Hoje, a rua Cuba é repleta de casarões e conta com a proteção de uma equipe de segurança. A casa possui quartos, banheiros, salas de estar, copa, cozinha, escritório, lavanderia, quintal e garagem. Há cerca de dez anos, o imóvel teria sido comprado pela nova proprietária, que mora com as três filhas gêmeas, a babá e a empregada. Após tantos anos, a residência não é mais tão procurada por curiosos, mas o endereço continua marcado como cenário de um crime ainda não solucionado.
Castelinho da rua Apa
O castelinho da rua Apa guarda o segredo de um dos crimes mais misteriosos da cidade de São Paulo. A mãe Maria Cândida e os dois filhos, Álvaro e Armando, da poderosa família Guimarães Reis, foram mortos a tiros na residência, localizada no centro de São Paulo, em maio de 1937 — dois meses após a morte do pai, Virgilio.
Reza a lenda que os irmãos teriam entrado em uma briga por divergências sobre os rumos do negócio da família e da herança. No dia do crime, Álvaro teria atirado contra o irmão e acertado também a mãe, que tentava apartar a briga. Ao ver o que tinha feito, o homem cometeu suicídio. Porém, a hipótese nunca foi confirmada pela perícia e as circunstâncias levaram muitos a acreditar que não foi exatamente isso o que aconteceu.

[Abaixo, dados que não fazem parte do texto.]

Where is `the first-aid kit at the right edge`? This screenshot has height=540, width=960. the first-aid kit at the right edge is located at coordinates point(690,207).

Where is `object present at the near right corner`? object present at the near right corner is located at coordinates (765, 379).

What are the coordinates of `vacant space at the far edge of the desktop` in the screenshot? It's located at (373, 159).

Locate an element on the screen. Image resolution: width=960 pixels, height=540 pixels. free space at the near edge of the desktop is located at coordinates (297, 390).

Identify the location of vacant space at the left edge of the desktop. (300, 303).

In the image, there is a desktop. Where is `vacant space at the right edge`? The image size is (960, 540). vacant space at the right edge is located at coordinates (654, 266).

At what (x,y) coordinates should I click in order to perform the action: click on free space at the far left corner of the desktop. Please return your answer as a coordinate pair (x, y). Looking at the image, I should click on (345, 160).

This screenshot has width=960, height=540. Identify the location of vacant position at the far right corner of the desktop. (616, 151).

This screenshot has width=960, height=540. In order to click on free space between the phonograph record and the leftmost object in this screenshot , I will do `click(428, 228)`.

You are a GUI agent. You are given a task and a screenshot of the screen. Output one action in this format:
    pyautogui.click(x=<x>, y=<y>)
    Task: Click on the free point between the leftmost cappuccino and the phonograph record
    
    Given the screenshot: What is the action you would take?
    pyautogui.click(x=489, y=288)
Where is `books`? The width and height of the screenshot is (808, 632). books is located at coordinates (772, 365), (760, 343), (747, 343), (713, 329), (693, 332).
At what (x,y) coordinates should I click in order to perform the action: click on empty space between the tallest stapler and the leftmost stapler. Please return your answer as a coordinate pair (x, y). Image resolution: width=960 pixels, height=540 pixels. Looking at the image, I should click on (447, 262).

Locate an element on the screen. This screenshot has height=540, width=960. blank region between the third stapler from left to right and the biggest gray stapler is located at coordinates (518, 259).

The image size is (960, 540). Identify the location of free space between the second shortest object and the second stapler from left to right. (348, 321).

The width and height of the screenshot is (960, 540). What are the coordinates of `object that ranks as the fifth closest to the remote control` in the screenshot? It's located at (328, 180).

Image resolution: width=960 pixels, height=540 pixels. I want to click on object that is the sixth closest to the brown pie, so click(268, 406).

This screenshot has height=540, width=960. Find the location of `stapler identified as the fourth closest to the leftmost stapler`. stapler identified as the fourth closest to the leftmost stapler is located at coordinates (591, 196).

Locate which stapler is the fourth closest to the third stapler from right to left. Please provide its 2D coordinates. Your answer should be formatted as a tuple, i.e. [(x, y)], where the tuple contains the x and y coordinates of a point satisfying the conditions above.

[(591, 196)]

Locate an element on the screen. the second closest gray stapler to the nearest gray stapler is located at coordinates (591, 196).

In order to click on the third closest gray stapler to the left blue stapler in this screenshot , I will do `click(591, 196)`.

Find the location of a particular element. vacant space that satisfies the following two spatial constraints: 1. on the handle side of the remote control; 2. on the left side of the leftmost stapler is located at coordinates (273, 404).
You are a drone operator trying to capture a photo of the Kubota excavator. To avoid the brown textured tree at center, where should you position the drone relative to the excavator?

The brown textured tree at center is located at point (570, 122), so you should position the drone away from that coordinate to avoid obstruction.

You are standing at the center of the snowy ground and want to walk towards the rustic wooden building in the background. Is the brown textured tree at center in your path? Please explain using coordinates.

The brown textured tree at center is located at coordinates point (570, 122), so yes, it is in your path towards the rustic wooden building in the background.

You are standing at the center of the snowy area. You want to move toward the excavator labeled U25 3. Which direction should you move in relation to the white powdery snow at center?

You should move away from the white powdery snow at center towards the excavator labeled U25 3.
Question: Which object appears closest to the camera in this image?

O imóvel ficou sem herdeiros. Abandonado durante anos, ele foi invadido por moradores de rua e usuários de droga, se tornou um ferro-velho e só em 1996 foi cedido pela administração pública ao Clube de Mães do Brasil, instituição filantrópica voltada a pessoas em situação de vulnerabilidade. Por unanimidade do Congresso, a associação conseguiu verba para a restauração do prédio histórico, que se iniciou em 2015 e terminou em 2017.
Totalmente reformado, atualmente o castelinho mantém suas mesmas características arquitetônicas na parte externa. No entanto, a gerente administrativa do Clube das Mães, Claudineia Viana, conta que nada da antiga casa está presente no interior do castelinho. “Estava só a carcaça e nada foi aproveitado. Agora ele está vazio, não há móveis lá dentro porque não conseguimos resgatar a história de como era cada cômodo. Hoje temos salas de reuniões usadas pela instituição e quartos para atendimento médico e psicológico de quem nos procura”, disse.
Em relação às mortes no castelinho, Claudineia diz não ter resposta certa. “Não tem ninguém para contar essa história. Na internet existem milhões de pessoas dando depoimentos, livros, caça-fantasma. Mas ninguém sabe realmente o que aconteceu. Então eu falo para as pessoas que vêm aqui dentro: ‘O que você imagina que pode ter acontecido?’ Você mesmo cria a sua história, já que o fato concreto nem a perícia sabe”.
Para o ano que vem, a instituição pretende fazer um museu no castelinho da rua Apa, que vai contar a história da associação, do bairro e da família Guimarães Reis.